Part 13

10.9K 932 41
                                    

Haechan tersenyum sumringah saat melihat namanya ada di dalam daftar calon mahasiswa. "MAMA HAECHAN DITERIMA" teriak Haechan girang hingga membuat Mark yang sedang menyeruput kopinya sampai tersedak.

Jelas Haechan bahagia, sudah setahun ia berada di Kanada, bulan lalu ia mengikuti test untuk memasuki West Point setelah sebelumnya Jaehyun merubah kewarganegaraannya. Dan kini melihat hasil kerja kerasnya terpampang di depan mata tentu saja Haechan merasa bahagia.

"HAECHAN INI BUKAN HUTAN" ujar Mark berteriak.

"MEMANG BUKAN INI RUMAH MAMA DAN PAPA" balas Haechan berteriak, percayalah jarak mereka ini hanya lima meter tapi justru saling berteriak satu sama lain.

Plak

"Ini bukan hutan ya, Mark Jung kau tidak perlu berteriak macam begitu" omel Taeyong setelah menaruh semangkuk nasi goreng di meja makan.

Mark meringis kecil sembari mengusap punggungnya yang sakit, "yang berteriak lebih dulu kan Haechan mama, kenapa menyalahkan Mark terus sih, mama pilih kasih" rajuk Mark.

Tiba-tiba ada sebuah cermin di depan wajahnya beserta bunyi klik seolah seseorang sedang mengambil gambar.

"Lihat bagaimana imutnya dirimu hyung, mau menjadi adikku saja tidak" ujar Haechan pelaku yang memberi cermin sekaligus mengambil gambar merajuk Mark.

"Haechan, hapus foto itu sekarang" ujar Mark tajam, namun Haechan malah menggeleng pelan, "tidak akan pernah ya Mark hyung tersayang ku ini tuh susah tahu mendapatkannya" ujar Haechan seraya menyerahkan handphone miliknya pada Taeyong sebelum Mark dapat merebutnya.

Taeyong dengan cepat memasukan handphone Haechan ke saku celananya, membuat Mark mana berani merebutnya dari sang mama itu sama saja ia sedang mencari perkara dengan Taeyong.

Haechan tiba-tiba memeluk Taeyong dengan erat, "aku pasti akan rindu sekali dengan mama" bisik Haechan seraya menempatkan kepalanya di leher Taeyong.

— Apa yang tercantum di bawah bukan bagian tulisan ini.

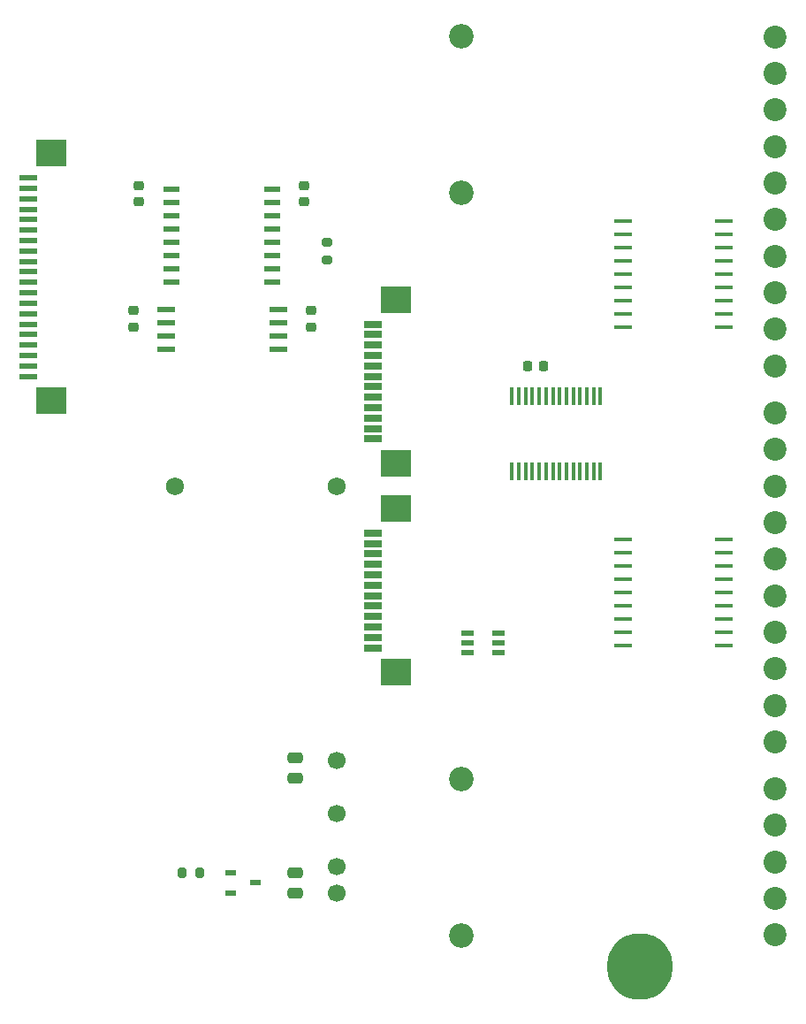
<source format=gbr>
%TF.GenerationSoftware,KiCad,Pcbnew,9.0.3*%
%TF.CreationDate,2025-09-01T09:15:08+03:00*%
%TF.ProjectId,PMCNV-DQ16src,504d434e-562d-4445-9131-367372632e6b,rev?*%
%TF.SameCoordinates,Original*%
%TF.FileFunction,Soldermask,Top*%
%TF.FilePolarity,Negative*%
%FSLAX46Y46*%
G04 Gerber Fmt 4.6, Leading zero omitted, Abs format (unit mm)*
G04 Created by KiCad (PCBNEW 9.0.3) date 2025-09-01 09:15:08*
%MOMM*%
%LPD*%
G01*
G04 APERTURE LIST*
G04 Aperture macros list*
%AMRoundRect*
0 Rectangle with rounded corners*
0 $1 Rounding radius*
0 $2 $3 $4 $5 $6 $7 $8 $9 X,Y pos of 4 corners*
0 Add a 4 corners polygon primitive as box body*
4,1,4,$2,$3,$4,$5,$6,$7,$8,$9,$2,$3,0*
0 Add four circle primitives for the rounded corners*
1,1,$1+$1,$2,$3*
1,1,$1+$1,$4,$5*
1,1,$1+$1,$6,$7*
1,1,$1+$1,$8,$9*
0 Add four rect primitives between the rounded corners*
20,1,$1+$1,$2,$3,$4,$5,0*
20,1,$1+$1,$4,$5,$6,$7,0*
20,1,$1+$1,$6,$7,$8,$9,0*
20,1,$1+$1,$8,$9,$2,$3,0*%
G04 Aperture macros list end*
%ADD10C,2.200000*%
%ADD11R,1.716000X0.450800*%
%ADD12C,2.350000*%
%ADD13RoundRect,0.225000X0.225000X0.250000X-0.225000X0.250000X-0.225000X-0.250000X0.225000X-0.250000X0*%
%ADD14R,1.181100X0.558800*%
%ADD15RoundRect,0.225000X-0.250000X0.225000X-0.250000X-0.225000X0.250000X-0.225000X0.250000X0.225000X0*%
%ADD16RoundRect,0.250000X0.475000X-0.250000X0.475000X0.250000X-0.475000X0.250000X-0.475000X-0.250000X0*%
%ADD17R,1.803400X0.635000*%
%ADD18R,2.997200X2.590800*%
%ADD19RoundRect,0.250000X-0.475000X0.250000X-0.475000X-0.250000X0.475000X-0.250000X0.475000X0.250000X0*%
%ADD20RoundRect,0.200000X-0.200000X-0.275000X0.200000X-0.275000X0.200000X0.275000X-0.200000X0.275000X0*%
%ADD21R,0.977900X0.508000*%
%ADD22R,1.701800X0.558800*%
%ADD23C,1.700000*%
%ADD24R,0.431800X1.655601*%
%ADD25R,1.549400X0.482600*%
%ADD26RoundRect,0.200000X0.275000X-0.200000X0.275000X0.200000X-0.275000X0.200000X-0.275000X-0.200000X0*%
%ADD27R,1.800000X0.600000*%
%ADD28R,3.000000X2.600000*%
%ADD29O,6.350000X6.350000*%
%ADD30C,1.725000*%
G04 APERTURE END LIST*
D10*
%TO.C,J6*%
X35000000Y-43000000D03*
X35000000Y-39500000D03*
X35000000Y-36000000D03*
X35000000Y-32500000D03*
X35000000Y-29000000D03*
%TD*%
D11*
%TO.C,U6*%
X20389202Y25400000D03*
X20389202Y24130000D03*
X20389202Y22860000D03*
X20389202Y21590000D03*
X20389202Y20320000D03*
X20389202Y19050000D03*
X20389202Y17780000D03*
X20389202Y16510000D03*
X20389202Y15240000D03*
X30090798Y15240000D03*
X30090798Y16510000D03*
X30090798Y17780000D03*
X30090798Y19050000D03*
X30090798Y20320000D03*
X30090798Y21590000D03*
X30090798Y22860000D03*
X30090798Y24130000D03*
X30090798Y25400000D03*
%TD*%
D10*
%TO.C,J5*%
X35000000Y-24500000D03*
X35000000Y-21000000D03*
X35000000Y-17500000D03*
X35000000Y-14000000D03*
X35000000Y-10500000D03*
X35000000Y-7000000D03*
X35000000Y-3500000D03*
X35000000Y0D03*
X35000000Y3500000D03*
X35000000Y7000000D03*
%TD*%
%TO.C,J3*%
X35000000Y11500000D03*
X35000000Y15000000D03*
X35000000Y18500000D03*
X35000000Y22000000D03*
X35000000Y25500000D03*
X35000000Y29000000D03*
X35000000Y32500000D03*
X35000000Y36000000D03*
X35000000Y39500000D03*
X35000000Y43000000D03*
%TD*%
D12*
%TO.C,U8*%
X4920000Y28060000D03*
X4920000Y43060000D03*
%TD*%
D13*
%TO.C,C7*%
X12775000Y11500000D03*
X11225000Y11500000D03*
%TD*%
D14*
%TO.C,U10*%
X8466850Y-15950001D03*
X8466850Y-15000000D03*
X8466850Y-14049999D03*
X5533150Y-14049999D03*
X5533150Y-15000000D03*
X5533150Y-15950001D03*
%TD*%
D15*
%TO.C,C1*%
X-26000000Y28775000D03*
X-26000000Y27225000D03*
%TD*%
D16*
%TO.C,C3*%
X-11000000Y-38950000D03*
X-11000000Y-37050000D03*
%TD*%
D12*
%TO.C,U9*%
X4920000Y-28060000D03*
X4920000Y-43060000D03*
%TD*%
D17*
%TO.C,J4*%
X-3556000Y-15499992D03*
X-3556000Y-14499994D03*
X-3556000Y-13499996D03*
X-3556000Y-12499998D03*
X-3556000Y-11500000D03*
X-3556000Y-10500000D03*
X-3556000Y-9500000D03*
X-3556000Y-8500000D03*
X-3556000Y-7500002D03*
X-3556000Y-6500004D03*
X-3556000Y-5500006D03*
X-3556000Y-4500008D03*
D18*
X-1385999Y-17850003D03*
X-1385999Y-2149997D03*
%TD*%
D19*
%TO.C,C4*%
X-11000000Y-26050000D03*
X-11000000Y-27950000D03*
%TD*%
D20*
%TO.C,R21*%
X-21825000Y-37000000D03*
X-20175000Y-37000000D03*
%TD*%
D11*
%TO.C,U7*%
X20389202Y-5080000D03*
X20389202Y-6350000D03*
X20389202Y-7620000D03*
X20389202Y-8890000D03*
X20389202Y-10160000D03*
X20389202Y-11430000D03*
X20389202Y-12700000D03*
X20389202Y-13970000D03*
X20389202Y-15240000D03*
X30090798Y-15240000D03*
X30090798Y-13970000D03*
X30090798Y-12700000D03*
X30090798Y-11430000D03*
X30090798Y-10160000D03*
X30090798Y-8890000D03*
X30090798Y-7620000D03*
X30090798Y-6350000D03*
X30090798Y-5080000D03*
%TD*%
D21*
%TO.C,Q1*%
X-17187450Y-37047500D03*
X-17187450Y-38952500D03*
X-14812550Y-38000000D03*
%TD*%
D22*
%TO.C,U11*%
X-23384800Y16905000D03*
X-23384800Y15635000D03*
X-23384800Y14365000D03*
X-23384800Y13095000D03*
X-12615200Y13095000D03*
X-12615200Y14365000D03*
X-12615200Y15635000D03*
X-12615200Y16905000D03*
%TD*%
D23*
%TO.C,PS1*%
X-7000000Y-39000000D03*
X-7000000Y-36460000D03*
X-7000000Y-31380000D03*
X-7000000Y-26300000D03*
%TD*%
D24*
%TO.C,U3*%
X18225000Y8627801D03*
X17574999Y8627801D03*
X16925000Y8627801D03*
X16274999Y8627801D03*
X15625001Y8627801D03*
X14974999Y8627801D03*
X14325001Y8627801D03*
X13675002Y8627801D03*
X13025001Y8627801D03*
X12375002Y8627801D03*
X11725001Y8627801D03*
X11075002Y8627801D03*
X10425001Y8627801D03*
X9775002Y8627801D03*
X9775000Y1372199D03*
X10425001Y1372199D03*
X11075000Y1372199D03*
X11725001Y1372199D03*
X12374999Y1372199D03*
X13025001Y1372199D03*
X13674999Y1372199D03*
X14325001Y1372199D03*
X14974999Y1372199D03*
X15625001Y1372199D03*
X16274999Y1372199D03*
X16925000Y1372199D03*
X17574999Y1372199D03*
X18225000Y1372199D03*
%TD*%
D25*
%TO.C,U4*%
X-22826000Y28445000D03*
X-22826000Y27175000D03*
X-22826000Y25905000D03*
X-22826000Y24635000D03*
X-22826000Y23365000D03*
X-22826000Y22095000D03*
X-22826000Y20825000D03*
X-22826000Y19555000D03*
X-13174000Y19555000D03*
X-13174000Y20825000D03*
X-13174000Y22095000D03*
X-13174000Y23365000D03*
X-13174000Y24635000D03*
X-13174000Y25905000D03*
X-13174000Y27175000D03*
X-13174000Y28445000D03*
%TD*%
D17*
%TO.C,J2*%
X-3556000Y4500008D03*
X-3556000Y5500006D03*
X-3556000Y6500004D03*
X-3556000Y7500002D03*
X-3556000Y8500000D03*
X-3556000Y9500000D03*
X-3556000Y10500000D03*
X-3556000Y11500000D03*
X-3556000Y12499998D03*
X-3556000Y13499996D03*
X-3556000Y14499994D03*
X-3556000Y15499992D03*
D18*
X-1385999Y2149997D03*
X-1385999Y17850003D03*
%TD*%
D15*
%TO.C,C6*%
X-26500000Y16775000D03*
X-26500000Y15225000D03*
%TD*%
D26*
%TO.C,R1*%
X-8000000Y21675000D03*
X-8000000Y23325000D03*
%TD*%
D27*
%TO.C,JM1*%
X-36546000Y10500000D03*
X-36546000Y11500000D03*
X-36546000Y12500000D03*
X-36546000Y13500000D03*
X-36546000Y14500000D03*
X-36546000Y15500000D03*
X-36546000Y16500000D03*
X-36546000Y17500000D03*
X-36546000Y18500000D03*
X-36546000Y19500000D03*
X-36546000Y20500000D03*
X-36546000Y21500000D03*
X-36546000Y22500000D03*
X-36546000Y23500000D03*
X-36546000Y24500000D03*
X-36546000Y25500000D03*
X-36546000Y26500000D03*
X-36546000Y27500000D03*
X-36546000Y28500000D03*
X-36546000Y29500000D03*
D28*
X-34375000Y8150000D03*
X-34375000Y31850000D03*
%TD*%
D15*
%TO.C,C2*%
X-10145000Y28775000D03*
X-10145000Y27225000D03*
%TD*%
D29*
%TO.C,PE1*%
X22000000Y-46000000D03*
%TD*%
D30*
%TO.C,U2*%
X-22500000Y0D03*
%TD*%
%TO.C,U5*%
X-7000000Y0D03*
%TD*%
D15*
%TO.C,C5*%
X-9500000Y16775000D03*
X-9500000Y15225000D03*
%TD*%
M02*

</source>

Taeyong mengelus kepala Haechan dengan sayang, meski sedikit sulit karana posisi Haechan yang dibelakang tubuhnya.

"Tapi setiap libur kau akan pulang kan sayang" ujar Taeyong penuh harap yang diangguki oleh Haechan. "Tentu saja mama, setiap libur Haechan pasti akan pulang" jawab Haechan.

"Kau yakin hanya akan pergi dengan Sungchan saja, mama dan papa bisa mengantarkanmu kok" ujar Taeyong namun Haechan menggeleng sambil mencebik, "kalau mama dan papa yang antar yang ada malah Haechan mau pulang lagi dengan mama dan papa" ujar Haechan.

"Hati-hati disana ya sayang, kalau ada apa-apa kau harus mengatakan pada mama" ujar Taeyong mengingatkan.

"Kalau dia mengadu padamu mau jadi tentara seperti apa dia nantinya" sahut Jaehyun yang tiba-tiba datang di meja makan.

Haechan mengangguk setuju, "papa benar ma, jangan khawatirkan Haechan bukan Haechan yang akan kesulitan jika ada yang mengganggu Haechan tapi sebaliknya" ujar Haechan dengan tatapan yang tidak biasa.

Jaehyun tersenyum bangga dibalik korannya, ia tahu Taeyong tidak akan setuju namun kesulitan di akademi tidak akan sesulit medan perang. Jika ia tidak tahu kemampuan Haechan mana berani ia membiarkan Haechan mendaftarkan diri di West point. Mungkin di dalam rumah Haechan bagaikan anak kucing yang manis, tapi ada pepatah jika ayah harimau bagiamana anak bisa menjadi kucing. Haechan putranya, orang tua kandungnya pun bukan orang sembarangan meski baru sekali bertemu Jaehyun tahu Johnny bukan lelaki yang mudah di lawan.

"Kau akan berangkat bersama ku" ujar Jeno dan Haechan mengangguk, "setidaknya aku bisa tidur selama perjalanan" jawab Haechan yang membuat Jeno mengangguk.

Taeyong memandang Haechan dengan mata berkaca-kaca, "mama kenapa menatap seperti itu pada Haechan" ujar Haechan seraya menghapus setitik air mata dari sudut mata Taeyong. "Kita baru sebentar bersama tapi kenapa begitu cepat berpisah" ujar Taeyong dengan nada sendu.